* [Extrait du document]:
--- --- ---

La Seine n’est pas en long fleuve tranquille. Début octobre, Dany Carvalho, PDG de la coopérative RiverCat qui veut exploiter des navettes fluviales dans Paris en a fait les frais. Lauréat de l’appel à projets de GRDF sur le rétrofit d’une péniche au BioGNV, il s’était déplacé à Rouen pour se voir remettre un prix, à l’occasion des Assises nationales du fleuve. Il n’a jamais pu entrer dans la salle, encore moins monter sur scène pour recevoir son trophée. Les organisateurs de l’événement, Entreprises fluviales de France (E2F) avaient-ils peur que Dany Carvalho évoque publiquement le différend qui oppose depuis deux ans sa start up à Haropa-Ports de Paris sur un projet de ligne régulière de navettes fluviales ? Qu’il joue les trouble-fête ? L’entrepreneur, qui a porté l’affaire devant le tribunal administratif de Paris, en est persuadé. « Je démens formellement cette accusation« , répond Didier Léandri, PDG de E2F. GRDF se refuse à tout commentaire.
Sur quoi porte le litige entre RiverCat et l’antenne parisienne d’Haropa, l’établissement public qui gère les ports de la Seine ? La jeune pousse lui demande l’accès à six pontons pour un service de transport régulier, « MonBeaubateau », entre Alfortville (Val-de-Marne) et Issy-les-Moulineaux (Hauts-de-Seine), via la Bibliothèque François Mitterrand à Paris, le Musée du Louvre, Invalides et Beaugrenelle. Des escales parisiennes qui valent de l’or, l’une d’elles, Invalides, est utilisée par la Compagnie des Batobus qui bénéficie d’une concession d’une vingtaine d’années avec Haropa-Ports de Paris. Une contrainte qu’invoque d’ailleurs Antoine Berbain, son dirigeant, pour expliquer les lenteurs du processus de décision : « Des sites d’escale ne sont pas disponibles, déjà utilisés par des compagnies fluviales, d’autres, comme celui d’Alfortville, sont inondables », assure-t-il. « C’est du favoritisme, Batobus bénéficie d’une situation de monopole sur des escales publiques« , dénonce Dany Carvalho.

--- --- ---

* [Problèmes à résoudre]:
[a] Dans l’article sur RiverCat, condensez sous forme de liste le paragraphe qui commence par « La Seine n’est pas en long fleuve tranquille » en gardant ses faits principaux.
[b] Rédigez la suite de l’article sur RiverCat à partir de sa dernière phrase.
Les entrées suivantes proviennent d’une autre source.

Entrées sources:
--- --- ---

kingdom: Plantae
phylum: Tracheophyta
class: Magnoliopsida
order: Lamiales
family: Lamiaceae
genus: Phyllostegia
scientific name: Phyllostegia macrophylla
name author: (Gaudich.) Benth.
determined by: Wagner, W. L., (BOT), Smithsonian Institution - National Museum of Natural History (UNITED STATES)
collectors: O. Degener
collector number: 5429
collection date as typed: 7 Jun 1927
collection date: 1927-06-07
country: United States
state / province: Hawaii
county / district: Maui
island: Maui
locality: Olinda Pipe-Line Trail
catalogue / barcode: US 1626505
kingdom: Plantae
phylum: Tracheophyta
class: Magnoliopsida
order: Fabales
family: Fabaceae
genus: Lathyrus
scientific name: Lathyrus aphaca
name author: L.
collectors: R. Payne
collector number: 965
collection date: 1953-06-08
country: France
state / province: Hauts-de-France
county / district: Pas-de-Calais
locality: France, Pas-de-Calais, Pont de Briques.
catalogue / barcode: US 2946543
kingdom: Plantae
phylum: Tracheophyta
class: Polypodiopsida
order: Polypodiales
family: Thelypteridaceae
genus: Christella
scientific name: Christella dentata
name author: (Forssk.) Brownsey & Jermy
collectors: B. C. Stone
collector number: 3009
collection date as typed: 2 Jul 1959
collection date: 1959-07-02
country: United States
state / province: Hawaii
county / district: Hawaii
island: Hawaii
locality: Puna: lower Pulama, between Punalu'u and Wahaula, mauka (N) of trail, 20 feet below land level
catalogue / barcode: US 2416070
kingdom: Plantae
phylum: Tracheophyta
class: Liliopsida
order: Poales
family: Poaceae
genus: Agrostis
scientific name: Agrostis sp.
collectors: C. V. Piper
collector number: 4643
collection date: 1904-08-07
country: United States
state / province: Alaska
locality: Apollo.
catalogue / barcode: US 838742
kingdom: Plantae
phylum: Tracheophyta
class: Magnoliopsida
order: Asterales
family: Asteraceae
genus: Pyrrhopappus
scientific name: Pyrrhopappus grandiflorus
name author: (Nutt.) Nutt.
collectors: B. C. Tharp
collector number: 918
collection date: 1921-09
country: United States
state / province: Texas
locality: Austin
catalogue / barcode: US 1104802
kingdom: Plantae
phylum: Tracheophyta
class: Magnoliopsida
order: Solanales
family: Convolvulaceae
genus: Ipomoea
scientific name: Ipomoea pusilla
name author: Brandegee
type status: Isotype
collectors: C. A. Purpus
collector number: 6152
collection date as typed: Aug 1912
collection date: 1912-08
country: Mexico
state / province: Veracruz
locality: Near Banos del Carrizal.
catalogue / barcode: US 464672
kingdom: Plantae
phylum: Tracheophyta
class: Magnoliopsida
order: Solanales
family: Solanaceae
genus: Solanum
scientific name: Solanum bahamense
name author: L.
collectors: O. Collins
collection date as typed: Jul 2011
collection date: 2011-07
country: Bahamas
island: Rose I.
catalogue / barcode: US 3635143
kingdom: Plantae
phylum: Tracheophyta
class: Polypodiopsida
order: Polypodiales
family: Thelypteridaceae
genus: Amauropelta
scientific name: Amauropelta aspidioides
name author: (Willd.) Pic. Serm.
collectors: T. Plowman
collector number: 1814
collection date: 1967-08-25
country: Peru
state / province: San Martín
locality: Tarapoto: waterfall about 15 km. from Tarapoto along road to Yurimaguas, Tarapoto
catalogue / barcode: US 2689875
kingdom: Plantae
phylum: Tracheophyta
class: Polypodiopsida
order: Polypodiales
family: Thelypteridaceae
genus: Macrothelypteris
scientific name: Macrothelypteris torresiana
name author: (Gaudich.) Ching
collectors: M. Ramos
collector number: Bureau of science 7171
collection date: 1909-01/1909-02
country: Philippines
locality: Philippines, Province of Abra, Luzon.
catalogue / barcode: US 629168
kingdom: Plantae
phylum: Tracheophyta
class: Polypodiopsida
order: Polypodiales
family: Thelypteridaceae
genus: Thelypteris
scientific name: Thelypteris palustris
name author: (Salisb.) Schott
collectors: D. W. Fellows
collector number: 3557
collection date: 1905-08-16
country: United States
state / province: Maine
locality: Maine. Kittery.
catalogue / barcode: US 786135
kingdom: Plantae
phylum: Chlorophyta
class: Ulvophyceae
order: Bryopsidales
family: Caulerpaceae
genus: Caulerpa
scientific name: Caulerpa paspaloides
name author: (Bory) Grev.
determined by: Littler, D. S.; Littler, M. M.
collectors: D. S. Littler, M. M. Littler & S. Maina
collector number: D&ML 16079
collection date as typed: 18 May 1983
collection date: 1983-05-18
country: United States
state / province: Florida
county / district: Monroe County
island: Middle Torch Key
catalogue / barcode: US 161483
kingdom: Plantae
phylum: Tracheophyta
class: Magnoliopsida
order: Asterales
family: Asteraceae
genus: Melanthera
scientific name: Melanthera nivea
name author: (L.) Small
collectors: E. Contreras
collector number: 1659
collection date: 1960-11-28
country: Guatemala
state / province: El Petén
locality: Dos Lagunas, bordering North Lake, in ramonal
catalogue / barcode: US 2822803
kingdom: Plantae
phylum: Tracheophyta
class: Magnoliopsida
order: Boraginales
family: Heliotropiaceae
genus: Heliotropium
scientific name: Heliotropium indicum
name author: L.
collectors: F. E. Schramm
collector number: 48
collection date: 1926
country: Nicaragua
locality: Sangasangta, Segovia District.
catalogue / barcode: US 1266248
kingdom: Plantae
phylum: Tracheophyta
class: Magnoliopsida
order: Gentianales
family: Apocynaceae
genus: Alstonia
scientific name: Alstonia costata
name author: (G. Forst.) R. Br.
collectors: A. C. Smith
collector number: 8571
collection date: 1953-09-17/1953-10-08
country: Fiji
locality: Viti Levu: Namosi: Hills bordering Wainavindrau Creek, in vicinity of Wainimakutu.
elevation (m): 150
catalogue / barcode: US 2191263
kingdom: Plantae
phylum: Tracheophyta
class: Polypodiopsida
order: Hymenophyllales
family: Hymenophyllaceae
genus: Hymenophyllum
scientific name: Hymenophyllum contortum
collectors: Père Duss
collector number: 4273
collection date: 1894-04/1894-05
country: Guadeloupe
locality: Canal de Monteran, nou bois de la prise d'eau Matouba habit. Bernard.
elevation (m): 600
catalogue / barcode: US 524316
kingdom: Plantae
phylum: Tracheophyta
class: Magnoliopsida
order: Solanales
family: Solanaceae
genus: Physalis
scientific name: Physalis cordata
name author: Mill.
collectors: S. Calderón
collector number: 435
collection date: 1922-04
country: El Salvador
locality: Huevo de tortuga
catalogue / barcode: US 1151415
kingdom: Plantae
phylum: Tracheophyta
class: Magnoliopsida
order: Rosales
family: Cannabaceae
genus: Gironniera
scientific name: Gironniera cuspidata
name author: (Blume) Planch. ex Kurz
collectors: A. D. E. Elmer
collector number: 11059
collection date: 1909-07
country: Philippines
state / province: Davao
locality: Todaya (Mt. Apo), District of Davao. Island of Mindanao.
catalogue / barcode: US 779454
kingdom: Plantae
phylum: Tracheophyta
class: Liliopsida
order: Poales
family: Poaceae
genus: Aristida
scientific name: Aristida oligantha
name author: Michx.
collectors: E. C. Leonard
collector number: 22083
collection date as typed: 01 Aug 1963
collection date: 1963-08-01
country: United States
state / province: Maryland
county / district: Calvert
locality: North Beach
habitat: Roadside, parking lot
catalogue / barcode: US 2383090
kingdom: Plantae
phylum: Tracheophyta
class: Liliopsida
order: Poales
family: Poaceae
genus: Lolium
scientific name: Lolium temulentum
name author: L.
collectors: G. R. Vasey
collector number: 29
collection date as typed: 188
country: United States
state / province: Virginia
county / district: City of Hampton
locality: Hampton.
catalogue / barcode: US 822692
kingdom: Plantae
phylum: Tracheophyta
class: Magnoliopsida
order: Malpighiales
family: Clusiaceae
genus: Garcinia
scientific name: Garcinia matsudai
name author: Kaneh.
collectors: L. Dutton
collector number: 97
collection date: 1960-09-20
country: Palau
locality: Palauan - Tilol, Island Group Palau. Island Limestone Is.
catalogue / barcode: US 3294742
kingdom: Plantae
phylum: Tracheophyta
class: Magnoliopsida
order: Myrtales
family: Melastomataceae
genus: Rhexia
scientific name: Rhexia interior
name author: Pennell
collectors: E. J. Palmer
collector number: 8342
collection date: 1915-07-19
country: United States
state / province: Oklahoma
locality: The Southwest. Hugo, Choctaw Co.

--- --- ---

* [Résultats par tâche]:
[a]
- Dany Carvalho est PDG de RiverCat, une coopérative qui veut exploiter des navettes fluviales dans Paris.
- Lauréat de l’appel à projets de GRDF sur le rétrofit d’une péniche au BioGNV, il s’est rendu à Rouen début octobre pour recevoir un prix lors des Assises nationales du fleuve.
- Il n’a jamais pu entrer dans la salle ni monter sur scène pour recevoir son trophée.
- Il est persuadé que les organisateurs, Entreprises fluviales de France (E2F), craignaient qu’il évoque publiquement le différend qui oppose depuis deux ans sa start up à Haropa-Ports de Paris sur un projet de ligne régulière de navettes fluviales.
- Il a porté l’affaire devant le tribunal administratif de Paris.
- Didier Léandri, PDG de E2F, dément formellement cette accusation.
- GRDF refuse tout commentaire.

[b]
Suite à un courrier d’une trentaine d’élus franciliens qui soutiennent le projet (1), envoyé au ministre des Transports Clément Beaune, une réunion de concertation s’est tenue le 19 septembre dernier entre les deux parties. En vue d’un démarrage du service fluvial au printemps 2024, quelques semaines avant les Jeux olympiques. RiverCat se dit prêt à renoncer à son recours devant les juges administratifs si le gestionnaire du port et de ses installations publie les escales demandées sur son site internet. Cette mise en publicité est nécessaire dans le processus concurrentiel avant d’obtenir une convention d’occupation des sols.
Une nouvelle rencontre a eu lieu le 5 octobre avec le gestionnaire des ports, il en ressort que la start up ne pourra pas mettre ses navettes fluviales à l’eau avant le printemps 2025. Pas à temps pour les JO. « C’est assez contraignant, nous risquons de perdre nos partenaires financiers et nos bateaux prévus en location« , commentait Dany Carvalho à l’issue de ce rendez-vous.